From its first moments -- which show a sexily body-stockinged Adam and Eve embracing on one side of the stage while an apelike hominid gazes at them from the other -- Stephen J. Lavezza's production is riveting. In a pair of exciting performances, William Denis's Drummond and Louis Schaefer's Brady go at each other like a couple of anguished, aging bulls, both inflicting and receiving injury. Kelly Burke is an appealing Rachel, and Josh Hartwell a quietly dignified Cates -- though I do wish he'd shown a little more love and enthusiasm when Rachel asked him to leave town with her. Matt Sheahan displays Hornbeck's wiry intelligence to perfection, and Paul Page's performance as the sermonizing preacher stops the show. There's strength in all the smaller roles, too, with notable performances from Patty Mintz Figel, Theresa Reid, Max Posner and the luminous Denise Perry-Olson. A terrific selection of religious music compiled by IAEden Hovorka accompanies the action.
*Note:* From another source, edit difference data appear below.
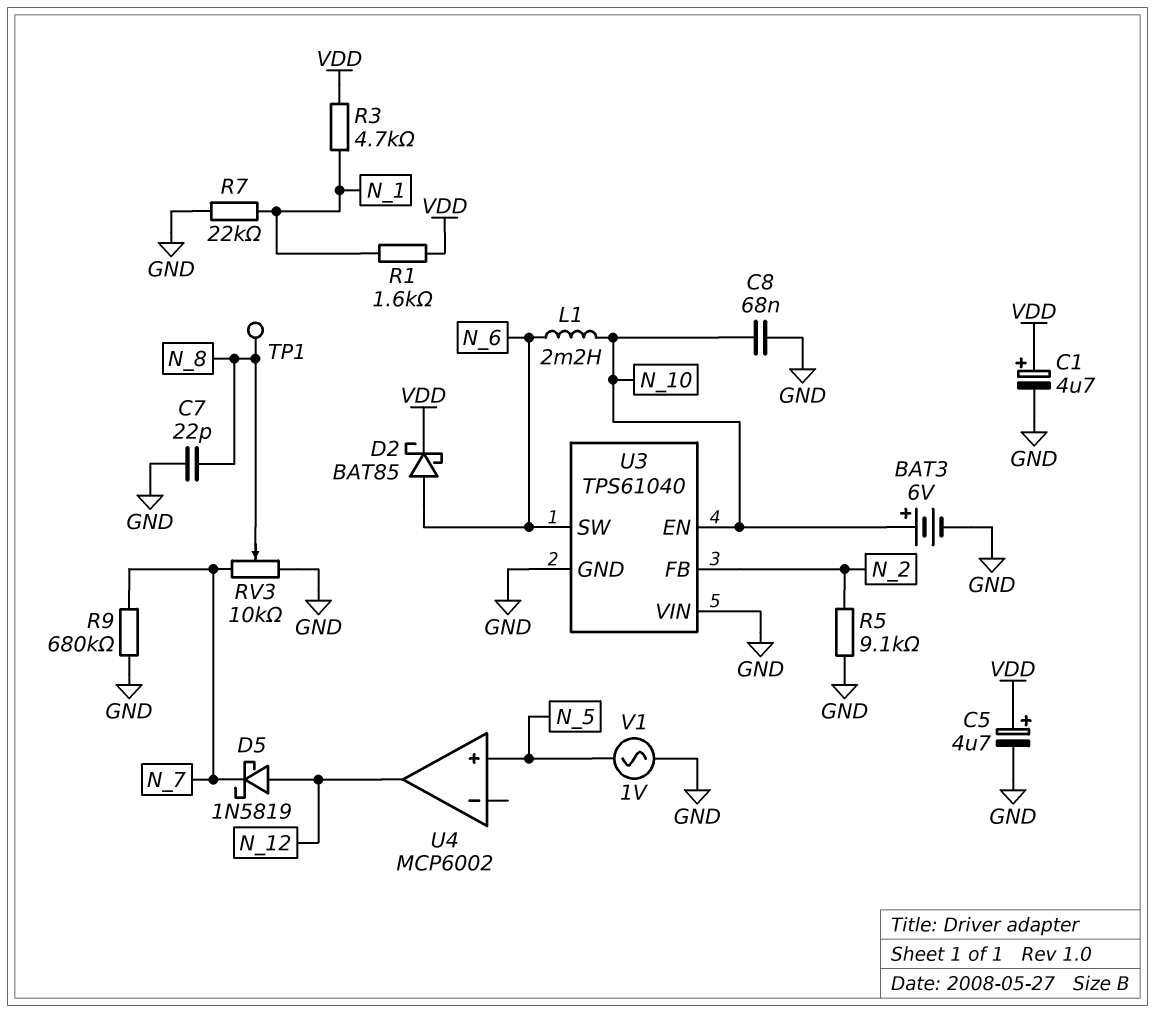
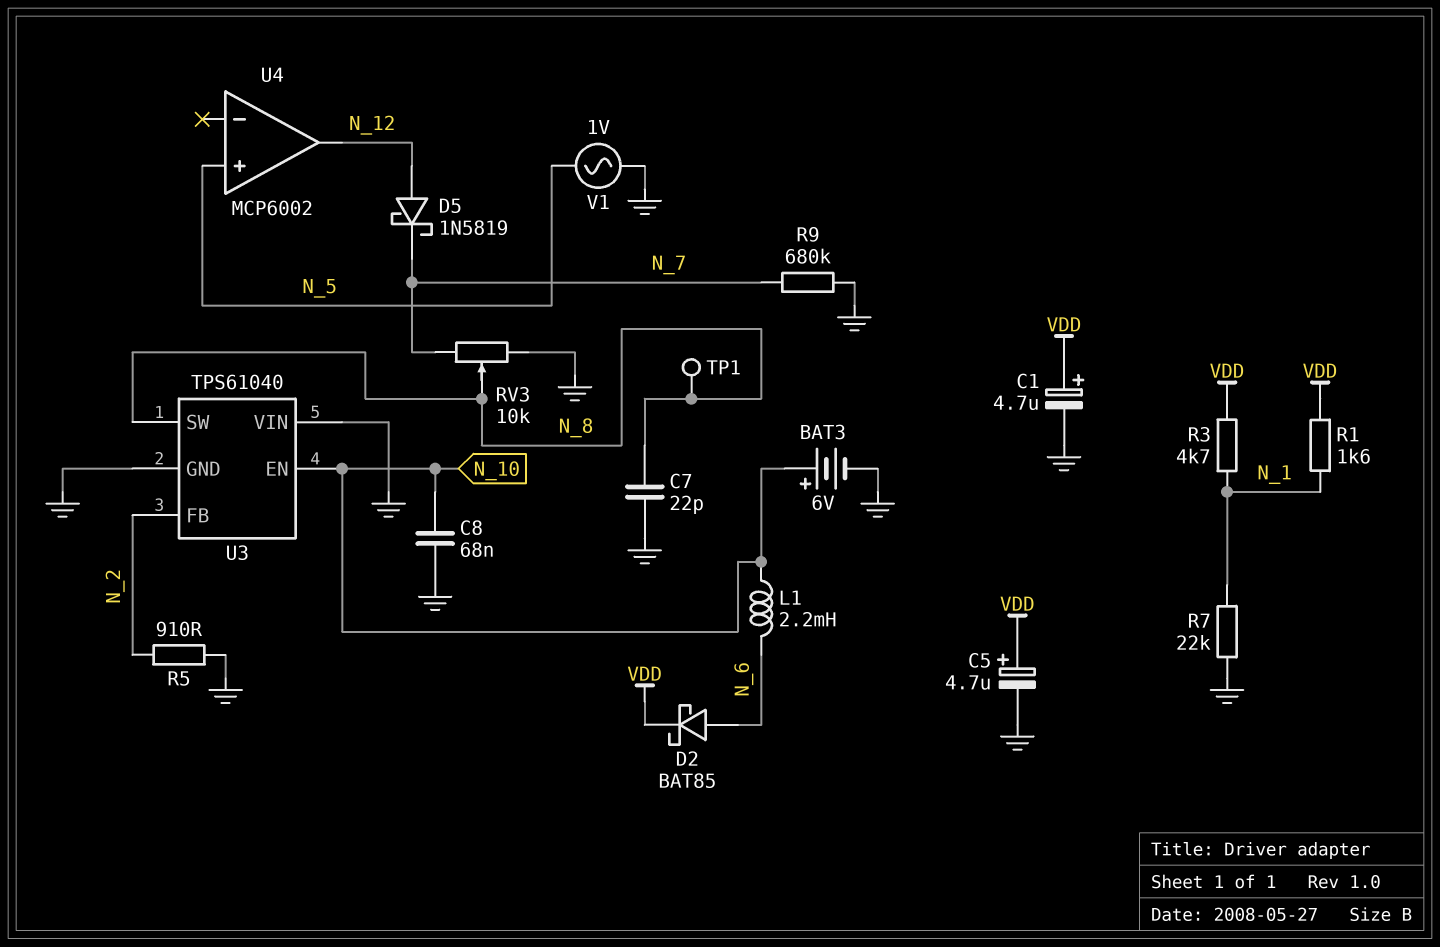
R5: 9.1k (GND, N_2) -> 910 (GND, N_2)
U3 pin SW: N_6 -> N_8

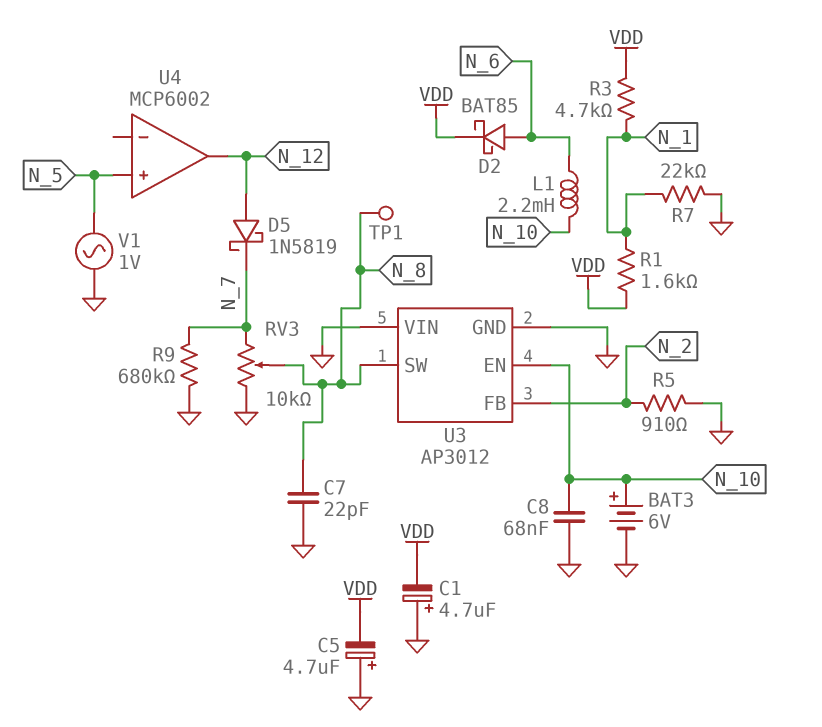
C1: 4.7uF (plus VDD, minus GND) -> 4.7uF (plus GND, minus VDD)
C5: 4.7uF (plus VDD, minus GND) -> 4.7uF (plus GND, minus VDD)
U3: TPS61040 -> AP3012

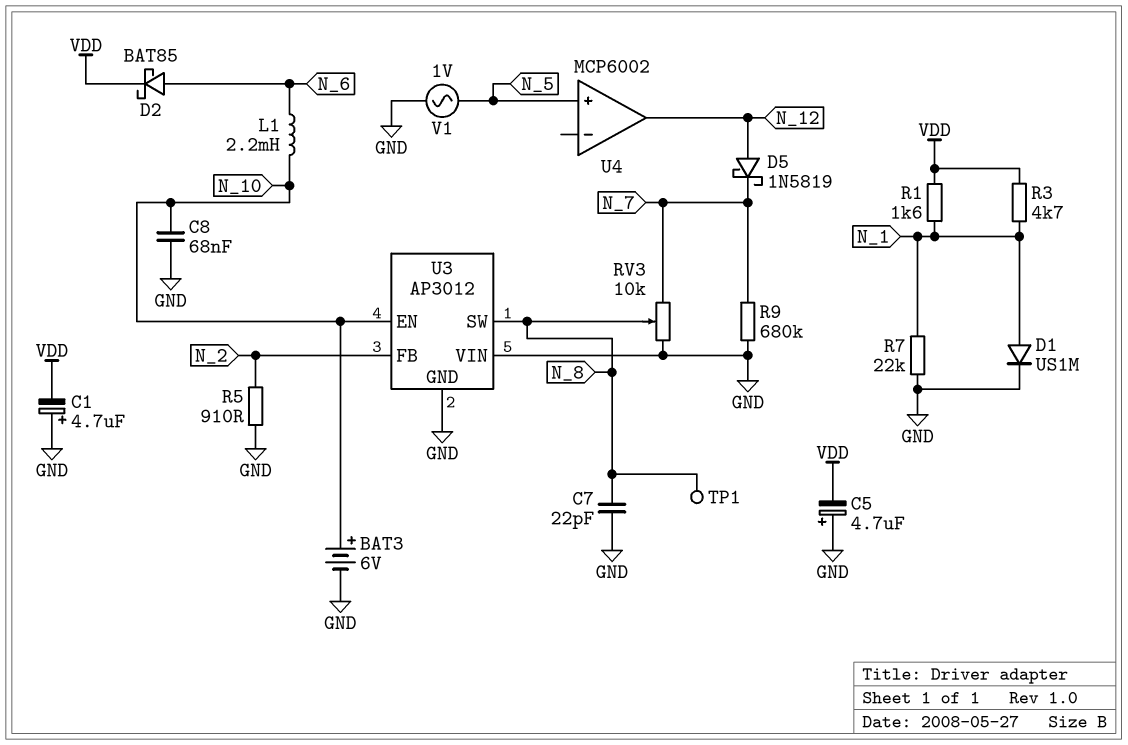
D1: none -> diode US1M (A N_1, K GND)

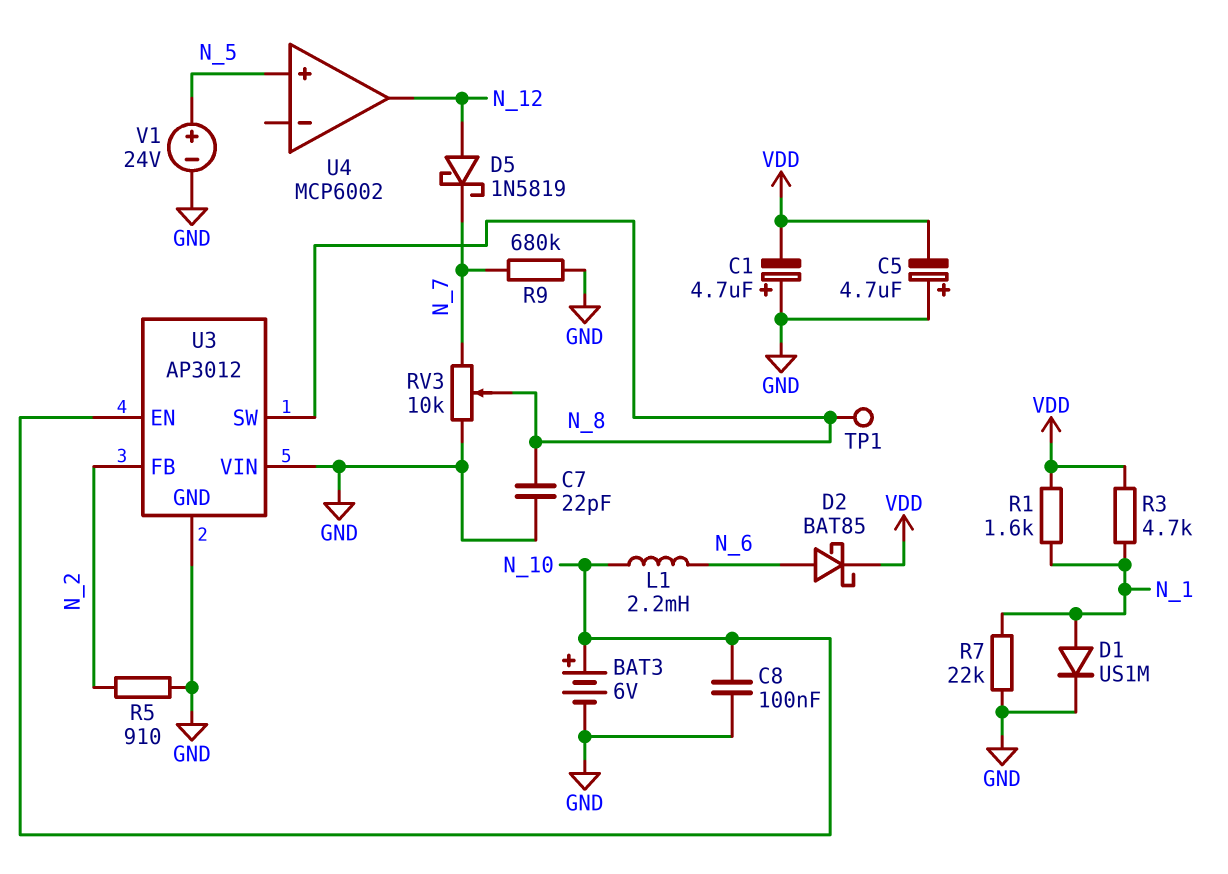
C8: 68nF (GND, N_10) -> 100nF (GND, N_10)
V1: AC 1V (GND, N_5) -> 24V (plus N_5, minus GND)

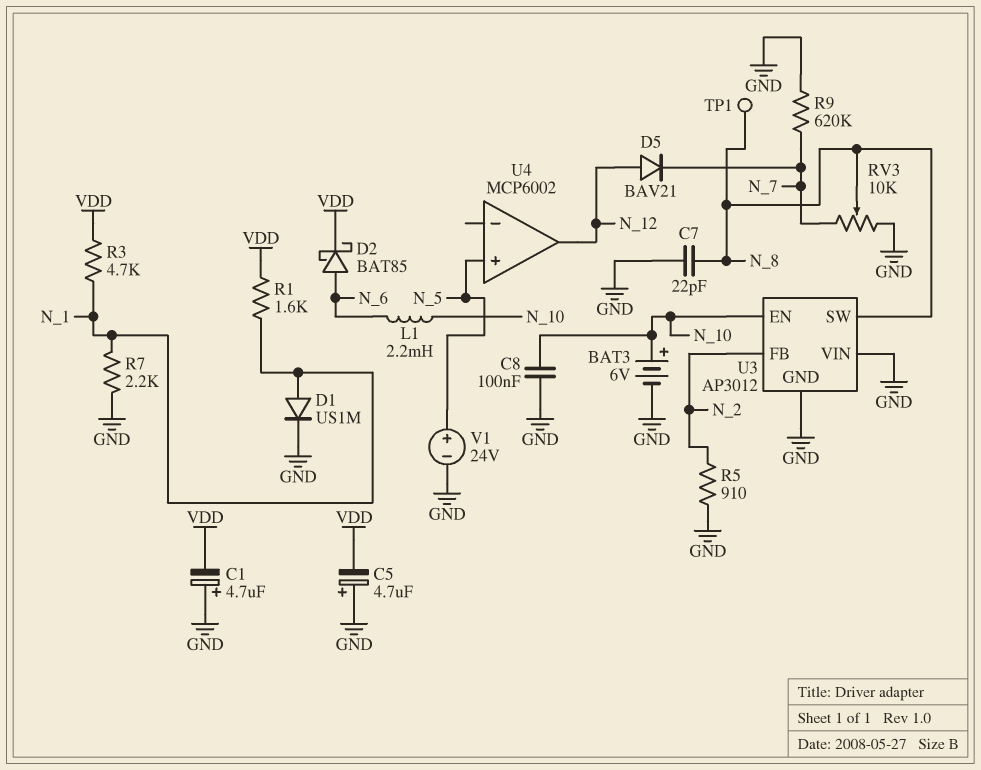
D5: schottky 1N5819 (A N_12, K N_7) -> diode BAV21 (A N_12, K N_7)
R7: 22k (GND, N_1) -> 2.2k (GND, N_1)
R9: 680k (GND, N_7) -> 620k (GND, N_7)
At the end of the play, Drummond stands alone on stage with a Bible in one hand and Darwin's Origin of the Species in the other, finally thwacking the two of them together as if he could will them into consonance. It's an impossible task. Harvard paleontologist Stephen Jay Gould, in his lucid and generous book, Rocks of Ages, suggests that the two modes of thought occupy separate spheres -- or as he calls them -- magisteria, but he also says that both magisteria are crucial. His suggestion for "respectful non-interference" coupled with "intense dialogue" seems to me about as good an accommodation as we're likely to find.